#### Exercise requirements:
Please rewrite the data below, replacing every "set down" with "written down" and leaving everything else unchanged.

#### Dataset content:
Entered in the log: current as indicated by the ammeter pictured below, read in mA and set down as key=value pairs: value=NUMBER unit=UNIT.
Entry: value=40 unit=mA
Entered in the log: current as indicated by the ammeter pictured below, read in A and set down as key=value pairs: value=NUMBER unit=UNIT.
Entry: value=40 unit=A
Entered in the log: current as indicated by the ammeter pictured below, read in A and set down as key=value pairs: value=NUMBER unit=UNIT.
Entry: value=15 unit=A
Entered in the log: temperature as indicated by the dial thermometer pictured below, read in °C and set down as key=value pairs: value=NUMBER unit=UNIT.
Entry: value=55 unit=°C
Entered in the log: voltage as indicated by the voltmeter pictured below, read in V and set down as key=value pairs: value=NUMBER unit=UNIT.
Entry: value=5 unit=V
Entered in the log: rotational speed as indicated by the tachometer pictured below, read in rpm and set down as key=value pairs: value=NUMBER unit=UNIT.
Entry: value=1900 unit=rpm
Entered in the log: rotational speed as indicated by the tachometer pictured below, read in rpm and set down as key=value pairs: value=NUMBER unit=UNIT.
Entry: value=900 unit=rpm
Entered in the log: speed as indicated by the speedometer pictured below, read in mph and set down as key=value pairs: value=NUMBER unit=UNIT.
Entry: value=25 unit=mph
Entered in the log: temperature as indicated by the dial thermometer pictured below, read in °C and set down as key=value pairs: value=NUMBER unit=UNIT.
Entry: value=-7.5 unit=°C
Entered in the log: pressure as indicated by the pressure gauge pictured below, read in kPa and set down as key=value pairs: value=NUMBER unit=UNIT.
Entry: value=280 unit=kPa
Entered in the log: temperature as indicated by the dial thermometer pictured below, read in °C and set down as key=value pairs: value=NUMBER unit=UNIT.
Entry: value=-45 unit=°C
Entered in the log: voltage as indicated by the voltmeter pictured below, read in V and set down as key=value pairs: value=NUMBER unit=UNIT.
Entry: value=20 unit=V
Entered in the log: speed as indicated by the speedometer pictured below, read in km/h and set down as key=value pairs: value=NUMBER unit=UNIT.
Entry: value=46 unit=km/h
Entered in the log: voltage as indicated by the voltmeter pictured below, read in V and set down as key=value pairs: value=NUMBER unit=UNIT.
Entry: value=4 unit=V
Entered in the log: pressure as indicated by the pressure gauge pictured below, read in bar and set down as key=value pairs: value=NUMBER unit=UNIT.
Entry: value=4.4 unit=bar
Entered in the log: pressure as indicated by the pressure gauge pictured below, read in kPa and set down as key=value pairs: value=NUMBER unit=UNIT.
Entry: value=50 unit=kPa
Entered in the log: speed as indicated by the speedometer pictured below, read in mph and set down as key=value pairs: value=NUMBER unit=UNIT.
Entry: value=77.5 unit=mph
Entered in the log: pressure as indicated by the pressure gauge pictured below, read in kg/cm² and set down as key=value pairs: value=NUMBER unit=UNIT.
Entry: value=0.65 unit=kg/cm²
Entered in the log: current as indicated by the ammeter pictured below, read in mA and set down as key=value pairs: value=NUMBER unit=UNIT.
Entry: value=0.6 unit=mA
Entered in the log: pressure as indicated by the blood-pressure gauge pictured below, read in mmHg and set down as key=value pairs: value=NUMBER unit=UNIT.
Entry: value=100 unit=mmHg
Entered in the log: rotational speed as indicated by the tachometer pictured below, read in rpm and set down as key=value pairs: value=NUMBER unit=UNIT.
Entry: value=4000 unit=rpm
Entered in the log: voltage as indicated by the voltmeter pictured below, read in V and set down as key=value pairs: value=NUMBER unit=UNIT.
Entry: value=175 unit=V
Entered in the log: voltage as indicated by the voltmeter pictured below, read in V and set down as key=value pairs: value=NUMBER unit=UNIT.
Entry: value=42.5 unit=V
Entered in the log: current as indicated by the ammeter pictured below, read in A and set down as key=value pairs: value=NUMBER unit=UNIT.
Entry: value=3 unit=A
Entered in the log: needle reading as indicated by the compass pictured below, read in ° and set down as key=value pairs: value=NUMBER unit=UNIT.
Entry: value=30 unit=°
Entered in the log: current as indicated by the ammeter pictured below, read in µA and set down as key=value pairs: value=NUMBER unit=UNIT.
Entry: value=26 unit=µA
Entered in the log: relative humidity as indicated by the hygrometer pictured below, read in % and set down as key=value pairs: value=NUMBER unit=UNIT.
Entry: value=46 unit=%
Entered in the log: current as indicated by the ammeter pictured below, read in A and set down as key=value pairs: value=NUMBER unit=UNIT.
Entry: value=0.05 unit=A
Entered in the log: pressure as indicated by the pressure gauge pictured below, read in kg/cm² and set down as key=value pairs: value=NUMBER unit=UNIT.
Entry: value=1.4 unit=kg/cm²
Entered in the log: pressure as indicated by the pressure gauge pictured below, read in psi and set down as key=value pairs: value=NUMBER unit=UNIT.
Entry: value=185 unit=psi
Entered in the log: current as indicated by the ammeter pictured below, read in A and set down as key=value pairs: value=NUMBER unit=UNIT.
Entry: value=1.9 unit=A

#### Written answer:
Entered in the log: current as indicated by the ammeter pictured below, read in mA and written down as key=value pairs: value=NUMBER unit=UNIT.
Entry: value=40 unit=mA
Entered in the log: current as indicated by the ammeter pictured below, read in A and written down as key=value pairs: value=NUMBER unit=UNIT.
Entry: value=40 unit=A
Entered in the log: current as indicated by the ammeter pictured below, read in A and written down as key=value pairs: value=NUMBER unit=UNIT.
Entry: value=15 unit=A
Entered in the log: temperature as indicated by the dial thermometer pictured below, read in °C and written down as key=value pairs: value=NUMBER unit=UNIT.
Entry: value=55 unit=°C
Entered in the log: voltage as indicated by the voltmeter pictured below, read in V and written down as key=value pairs: value=NUMBER unit=UNIT.
Entry: value=5 unit=V
Entered in the log: rotational speed as indicated by the tachometer pictured below, read in rpm and written down as key=value pairs: value=NUMBER unit=UNIT.
Entry: value=1900 unit=rpm
Entered in the log: rotational speed as indicated by the tachometer pictured below, read in rpm and written down as key=value pairs: value=NUMBER unit=UNIT.
Entry: value=900 unit=rpm
Entered in the log: speed as indicated by the speedometer pictured below, read in mph and written down as key=value pairs: value=NUMBER unit=UNIT.
Entry: value=25 unit=mph
Entered in the log: temperature as indicated by the dial thermometer pictured below, read in °C and written down as key=value pairs: value=NUMBER unit=UNIT.
Entry: value=-7.5 unit=°C
Entered in the log: pressure as indicated by the pressure gauge pictured below, read in kPa and written down as key=value pairs: value=NUMBER unit=UNIT.
Entry: value=280 unit=kPa
Entered in the log: temperature as indicated by the dial thermometer pictured below, read in °C and written down as key=value pairs: value=NUMBER unit=UNIT.
Entry: value=-45 unit=°C
Entered in the log: voltage as indicated by the voltmeter pictured below, read in V and written down as key=value pairs: value=NUMBER unit=UNIT.
Entry: value=20 unit=V
Entered in the log: speed as indicated by the speedometer pictured below, read in km/h and written down as key=value pairs: value=NUMBER unit=UNIT.
Entry: value=46 unit=km/h
Entered in the log: voltage as indicated by the voltmeter pictured below, read in V and written down as key=value pairs: value=NUMBER unit=UNIT.
Entry: value=4 unit=V
Entered in the log: pressure as indicated by the pressure gauge pictured below, read in bar and written down as key=value pairs: value=NUMBER unit=UNIT.
Entry: value=4.4 unit=bar
Entered in the log: pressure as indicated by the pressure gauge pictured below, read in kPa and written down as key=value pairs: value=NUMBER unit=UNIT.
Entry: value=50 unit=kPa
Entered in the log: speed as indicated by the speedometer pictured below, read in mph and written down as key=value pairs: value=NUMBER unit=UNIT.
Entry: value=77.5 unit=mph
Entered in the log: pressure as indicated by the pressure gauge pictured below, read in kg/cm² and written down as key=value pairs: value=NUMBER unit=UNIT.
Entry: value=0.65 unit=kg/cm²
Entered in the log: current as indicated by the ammeter pictured below, read in mA and written down as key=value pairs: value=NUMBER unit=UNIT.
Entry: value=0.6 unit=mA
Entered in the log: pressure as indicated by the blood-pressure gauge pictured below, read in mmHg and written down as key=value pairs: value=NUMBER unit=UNIT.
Entry: value=100 unit=mmHg
Entered in the log: rotational speed as indicated by the tachometer pictured below, read in rpm and written down as key=value pairs: value=NUMBER unit=UNIT.
Entry: value=4000 unit=rpm
Entered in the log: voltage as indicated by the voltmeter pictured below, read in V and written down as key=value pairs: value=NUMBER unit=UNIT.
Entry: value=175 unit=V
Entered in the log: voltage as indicated by the voltmeter pictured below, read in V and written down as key=value pairs: value=NUMBER unit=UNIT.
Entry: value=42.5 unit=V
Entered in the log: current as indicated by the ammeter pictured below, read in A and written down as key=value pairs: value=NUMBER unit=UNIT.
Entry: value=3 unit=A
Entered in the log: needle reading as indicated by the compass pictured below, read in ° and written down as key=value pairs: value=NUMBER unit=UNIT.
Entry: value=30 unit=°
Entered in the log: current as indicated by the ammeter pictured below, read in µA and written down as key=value pairs: value=NUMBER unit=UNIT.
Entry: value=26 unit=µA
Entered in the log: relative humidity as indicated by the hygrometer pictured below, read in % and written down as key=value pairs: value=NUMBER unit=UNIT.
Entry: value=46 unit=%
Entered in the log: current as indicated by the ammeter pictured below, read in A and written down as key=value pairs: value=NUMBER unit=UNIT.
Entry: value=0.05 unit=A
Entered in the log: pressure as indicated by the pressure gauge pictured below, read in kg/cm² and written down as key=value pairs: value=NUMBER unit=UNIT.
Entry: value=1.4 unit=kg/cm²
Entered in the log: pressure as indicated by the pressure gauge pictured below, read in psi and written down as key=value pairs: value=NUMBER unit=UNIT.
Entry: value=185 unit=psi
Entered in the log: current as indicated by the ammeter pictured below, read in A and written down as key=value pairs: value=NUMBER unit=UNIT.
Entry: value=1.9 unit=A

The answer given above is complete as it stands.